Thanks very much your response and your continued help.

To answer your question, sadly none of my predictors explain the two modes any better than a model without the predictors. Another problem is that as soon as I add predictors to my mixture model it doesn’t converge anymore (convergence looks fine based on trace plots using just an intercept model).

I do have a theory of the underlying process however so far this has not helped me get a better fit by selecting different mixture families. My response variable is a measure of accuracy in identifying the correct identity of a stimulus, which is calculated by subtracting the mean of ratings given on 3 (continuous) distractor scales from the rating given on a target scale. So basically my ‘accuracy’ measure indicates how well participant could discriminate a target stimulus from distractor options. My theory is that my stimulus set (which is itself created by a different sample of participants) consists of both really easy and really difficult items, but few stimuli which are ‘in between’ - hence the dip in my response distribution.

I have had some success in increasing the model fit (also confirmed by Loo) by modelling a mixture of 3 different distributions:

mix <- mixture(skew_normal, gaussian, skew_normal, order = 'mu')

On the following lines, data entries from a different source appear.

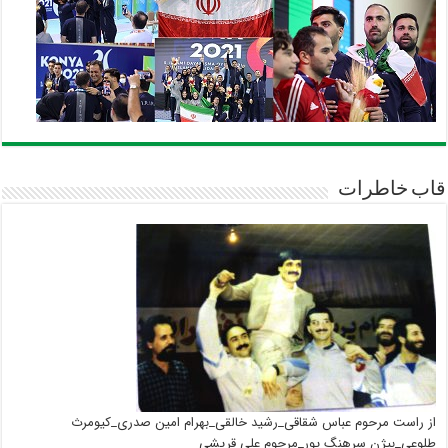
قاب خاطرات
از راست مرحوم عباس شقاقی_رشید خالقی_بهرام امین صدری_کیومرث
طلوعی_بیژن سرهنگ پور_مرحوم علی قریشی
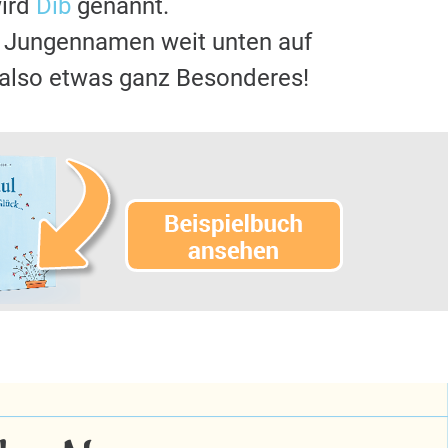
wird
Dib
genannt.
n Jungennamen weit unten auf
 also etwas ganz Besonderes!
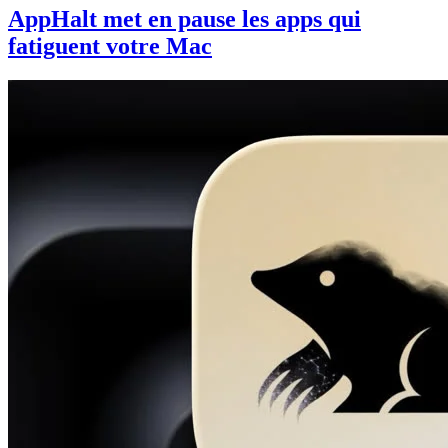
AppHalt met en pause les apps qui
fatiguent votre Mac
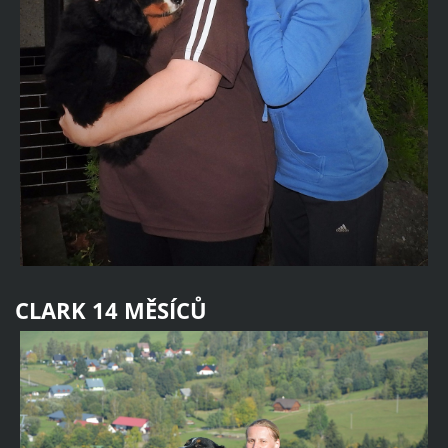
CLARK 14 MĚSÍCŮ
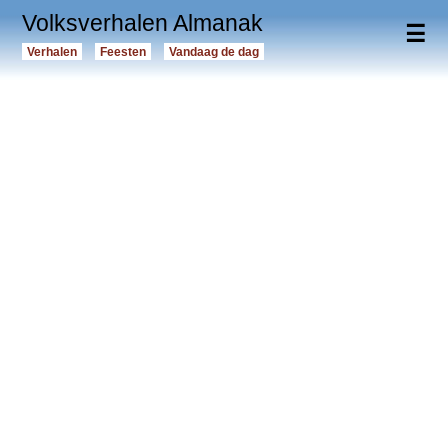
Volksverhalen Almanak
☰
Verhalen
Feesten
Vandaag de dag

prior <- c(prior(normal(-2.5,.1), Intercept, dpar = mu1),
            prior(normal(5,.1), Intercept, dpar = mu2),
            prior(normal(7,.1), Intercept, dpar = mu3),
            prior(normal(8,1), alpha1),
            prior(normal(-8,1), alpha3))

model <- brm(bf(formula = accuracy ~ 1,
              theta1 = 0.3, theta2 = 0.4, theta3 = 0.3),
              data = dat,
              family = mix,
              warmup = 1000, iter = 5000,
              cores = parallel::detectCores(),
              chains = 4, control = list(adapt_delta = .97),
              prior = prior,
              init = 0,
              save_pars = save_pars(all = TRUE))

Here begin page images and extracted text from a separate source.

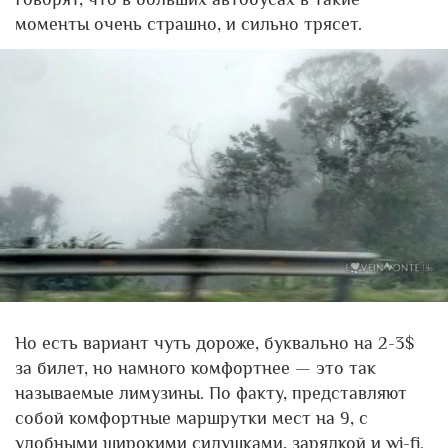
моменты очень страшно, и сильно трясет.
Но есть вариант чуть дороже, буквально на 2-3$
за билет, но намного комфортнее — это так
называемые лимузины. По факту, представляют
собой комфортные маршрутки мест на 9, с
удобными широкими сидушками, зарядкой и wi-fi.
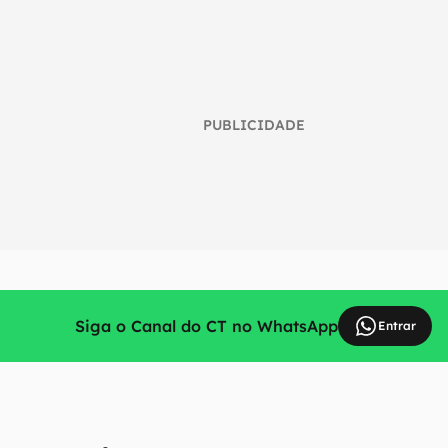
PUBLICIDADE
Siga o Canal do CT no WhatsApp
Entrar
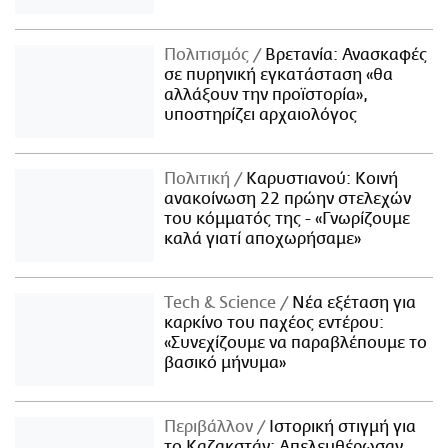
Πολιτισμός
Βρετανία: Ανασκαφές
σε πυρηνική εγκατάσταση «θα
αλλάξουν την προϊστορία»,
υποστηρίζει αρχαιολόγος
Πολιτική
Καρυστιανού: Κοινή
ανακοίνωση 22 πρώην στελεχών
του κόμματός της - «Γνωρίζουμε
καλά γιατί αποχωρήσαμε»
Τech & Science
Νέα εξέταση για
καρκίνο του παχέος εντέρου:
«Συνεχίζουμε να παραβλέπουμε το
βασικό μήνυμα»
Περιβάλλον
Ιστορική στιγμή για
το Καζακστάν: Απελευθέρωσαν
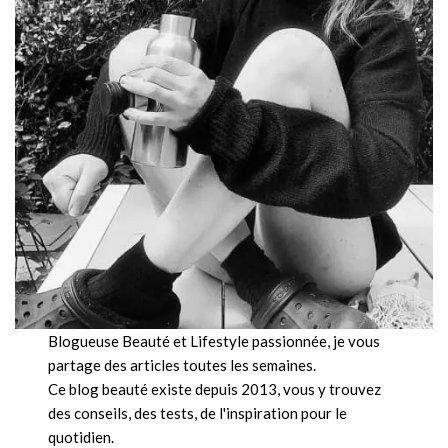
Blogueuse Beauté et Lifestyle passionnée, je vous
partage des articles toutes les semaines.
Ce blog beauté existe depuis 2013, vous y trouvez
des conseils, des tests, de l'inspiration pour le
quotidien.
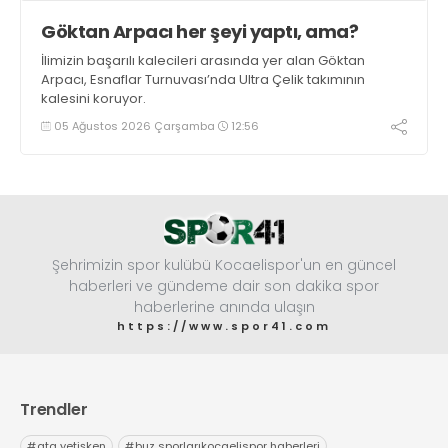
Göktan Arpacı her şeyi yaptı, ama?
İlimizin başarılı kalecileri arasında yer alan Göktan
Arpacı, Esnaflar Turnuvası’nda Ultra Çelik takımının
kalesini koruyor.
05 Ağustos 2026 Çarşamba
12:56
Şehrimizin spor kulübü Kocaelispor'un en güncel
haberleri ve gündeme dair son dakika spor
haberlerine anında ulaşın
https://www.spor41.com
Trendler
#
ata yetişken
#
buz sporlarıkocaelispor haberleri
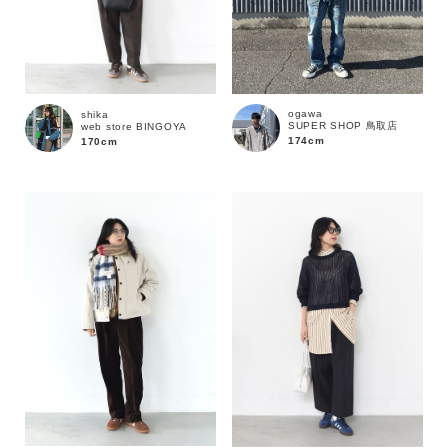
ogawa
shika
SUPER SHOP 鳥取店
web store BINGOYA
174cm
170cm
カラー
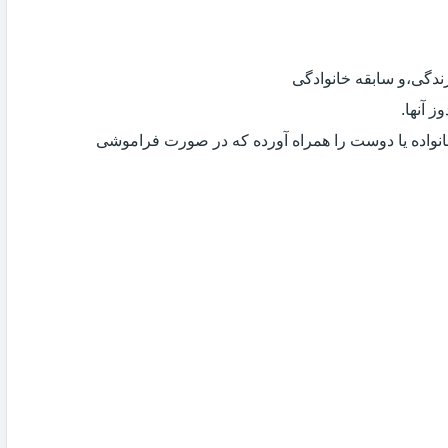
دگی،و سابقه خانوادگی
 آنها.
انواده یا دوست را همراه آورده که در صورت فراموشی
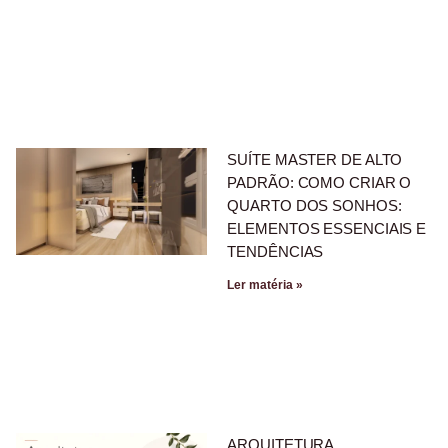
SUÍTE MASTER DE ALTO
PADRÃO: COMO CRIAR O
QUARTO DOS SONHOS:
ELEMENTOS ESSENCIAIS E
TENDÊNCIAS
Ler matéria »
ARQUITETURA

However as mentioned above, as soon as I add one predictor and two random intercepts, I cannot get the model to converge (see trace plots below). I’ve tried raising ‘adapt_delta’ to .99 and setting custom initials (using this blog post: Don't forget your inits | A. Solomon Kurz) for the intercepts, but this hasn’t helped much - and I don’t know how to best choose initial values for my predictor without biasing the model.

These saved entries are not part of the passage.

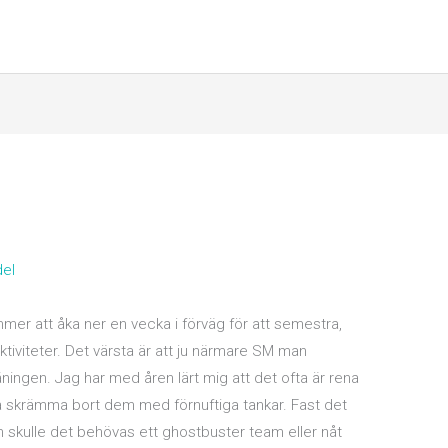
del
mer att åka ner en vecka i förväg för att semestra,
ktiviteter. Det värsta är att ju närmare SM man
räningen. Jag har med åren lärt mig att det ofta är rena
 skrämma bort dem med förnuftiga tankar. Fast det
en skulle det behövas ett ghostbuster team eller nåt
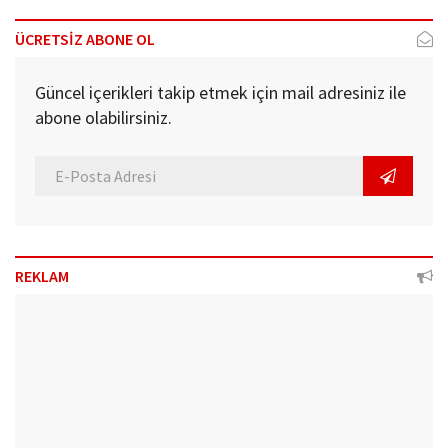
ÜCRETSİZ ABONE OL
Güncel içerikleri takip etmek için mail adresiniz ile
abone olabilirsiniz.
REKLAM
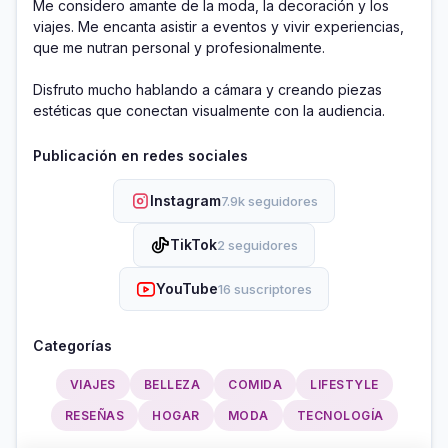
Me considero amante de la moda, la decoración y los 
viajes. Me encanta asistir a eventos y vivir experiencias, 
que me nutran personal y profesionalmente.

Disfruto mucho hablando a cámara y creando piezas 
estéticas que conectan visualmente con la audiencia.
Publicación en redes sociales
Instagram
7.9k seguidores
TikTok
2 seguidores
YouTube
16 suscriptores
Categorías
VIAJES
BELLEZA
COMIDA
LIFESTYLE
RESEÑAS
HOGAR
MODA
TECNOLOGÍA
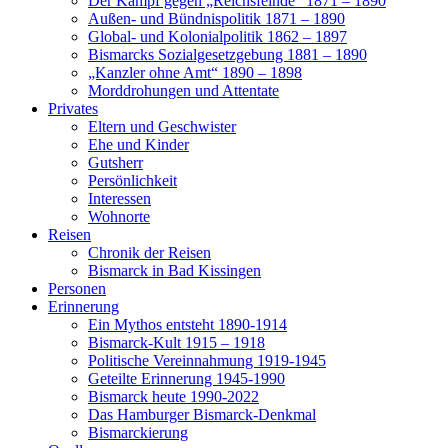
Der Kampf gegen „Reichsfeinde“ 1871 – 1890
Außen- und Bündnispolitik 1871 – 1890
Global- und Kolonialpolitik 1862 – 1897
Bismarcks Sozialgesetzgebung 1881 – 1890
„Kanzler ohne Amt“ 1890 – 1898
Morddrohungen und Attentate
Privates
Eltern und Geschwister
Ehe und Kinder
Gutsherr
Persönlichkeit
Interessen
Wohnorte
Reisen
Chronik der Reisen
Bismarck in Bad Kissingen
Personen
Erinnerung
Ein Mythos entsteht 1890-1914
Bismarck-Kult 1915 – 1918
Politische Vereinnahmung 1919-1945
Geteilte Erinnerung 1945-1990
Bismarck heute 1990-2022
Das Hamburger Bismarck-Denkmal
Bismarckierung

Again, any insights on what else I might do to get my model to converge would be great.

To answer your question, sadly none of my predictors explain the two modes any better than a model without the predictors.

Shame. A multilevel model would be easier to interpret.

That sounds like it should lend itself to a multilevel structure. I have no experience working with data from humans (shudder) but I could see a varying intercept for each participant and probably also for each task. That would model different difficulty of the tasks and different basic skill in participants I think.

My theory is that my stimulus set (which is itself created by a different sample of participants)

If there are multiple stimuli from a single “past” participant, there might also be an interaction between the past and present participants eg. “current” participant has problems with all of the stimuli from a certain “past” participant.

All of those thoughts are obviously dependent on you having access to that data.

However as mentioned above, as soon as I add one predictor and two random intercepts, I cannot get the model to converge (see trace plots below).

So it looks like you kept the mixtures and added the varying intercepts on top. This might pose the problem that the varying intercepts explain the modes which makes the mixtures redundant and makes it hard to identify them. I’d try the varying effects without the mixtures.

It might also be the case that you don’t have enough data to estimate the sd’s of the groups, in which case you could just use the variables themselves instead of a varying effect. You loose partial pooling but might converged.
accuracy ~ 1 + iD instead of accuracy ~ 1 + (1|ID) is what I mean with that.

I hope this was kinda helpful :)